Visualizing Results

When debugging it’s usually helpful to be able to see what went wrong. Textractor offers simple API to see your output that can help a lot when developing heuristics.

Installation

To begin, install the amazon-textract-textractor package using pip.

pip install amazon-textract-textractor

There are various sets of dependencies available to tailor your installation to your use case.

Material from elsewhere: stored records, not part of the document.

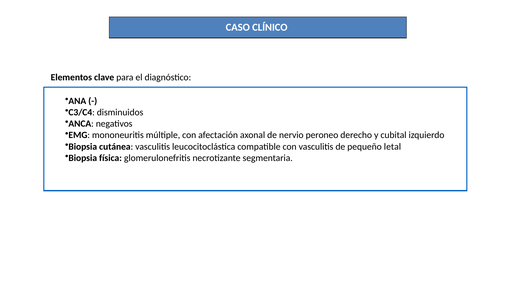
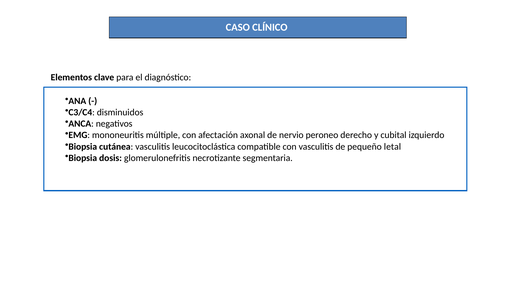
física: física -> dosis
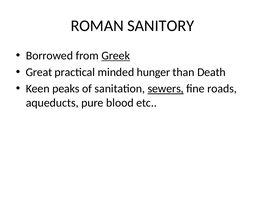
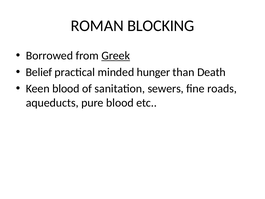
SANITORY: SANITORY -> BLOCKING
Great: Great -> Belief
Keen peaks: peaks -> blood
sewers underline: present -> none
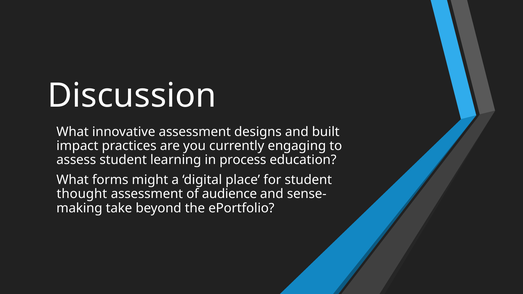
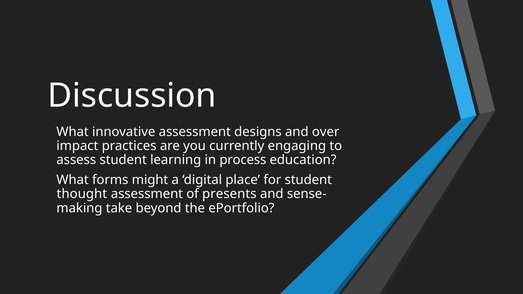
built: built -> over
audience: audience -> presents
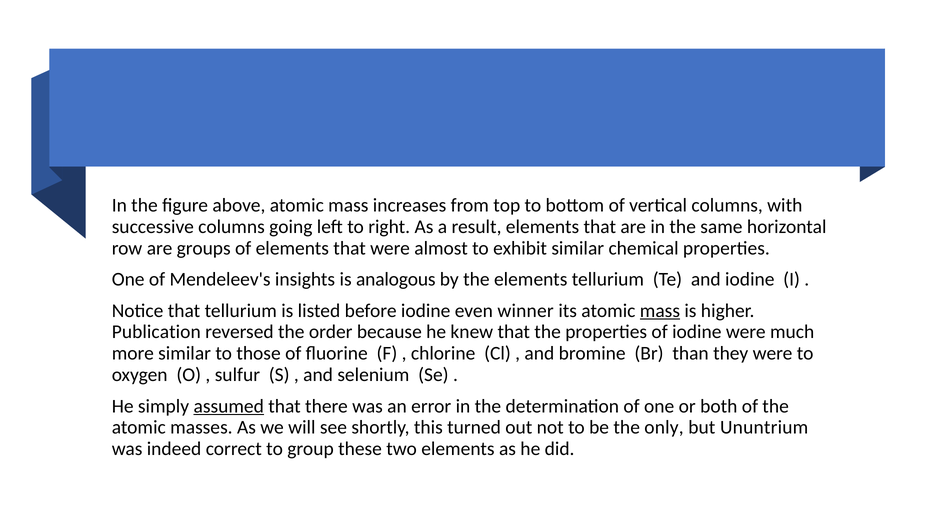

The base package will have sensible default, but you may want to install the PDF extra dependencies if your workflow uses PDFs with pip install amazon-textract-textractor[pdfium]. You can read more on extra dependencies in the documentation

Calling Textract

[1]:

import os
from PIL import Image
from textractor import Textractor
from textractor.data.constants import TextractFeatures

extractor = Textractor(profile_name="default")
document = extractor.analyze_document(
    file_source=Image.open("../../../tests/fixtures/form.png"),
    features=[TextractFeatures.FORMS, TextractFeatures.TABLES],
    save_image=True,
)

Let’s look at the asset.

[2]:

Image.open("../../../tests/fixtures/form.png")

[2]:

../_images/notebooks_visualizing_results_3_0.png

[3]:

document

[3]:

This document holds the following data:
Pages - 1
Words - 494
Lines - 129
Key-values - 20
Checkboxes - 29
Tables - 1
Identity Documents - 0
Expense Documents - 0

[4]:

document.checkboxes.visualize()

[4]:

../_images/notebooks_visualizing_results_5_0.png

[5]:

document.key_values.visualize()

[5]:

../_images/notebooks_visualizing_results_6_0.png

Visualizing the result of a search

Here we will be looking for the word “Rent”.

[6]:

words = document.search_words("Rent", top_k=10, similarity_threshold=0.1)

[7]:

words.visualize()

[7]:

../_images/notebooks_visualizing_results_9_0.png

Visualizing Tables

Tables can be visualized as well (here) in purple.

[8]:

document.tables.visualize()

[8]:

../_images/notebooks_visualizing_results_11_0.png

Conclusion

Textractor packs visualization utilities that help you understand the Textract output to implement better heuristics.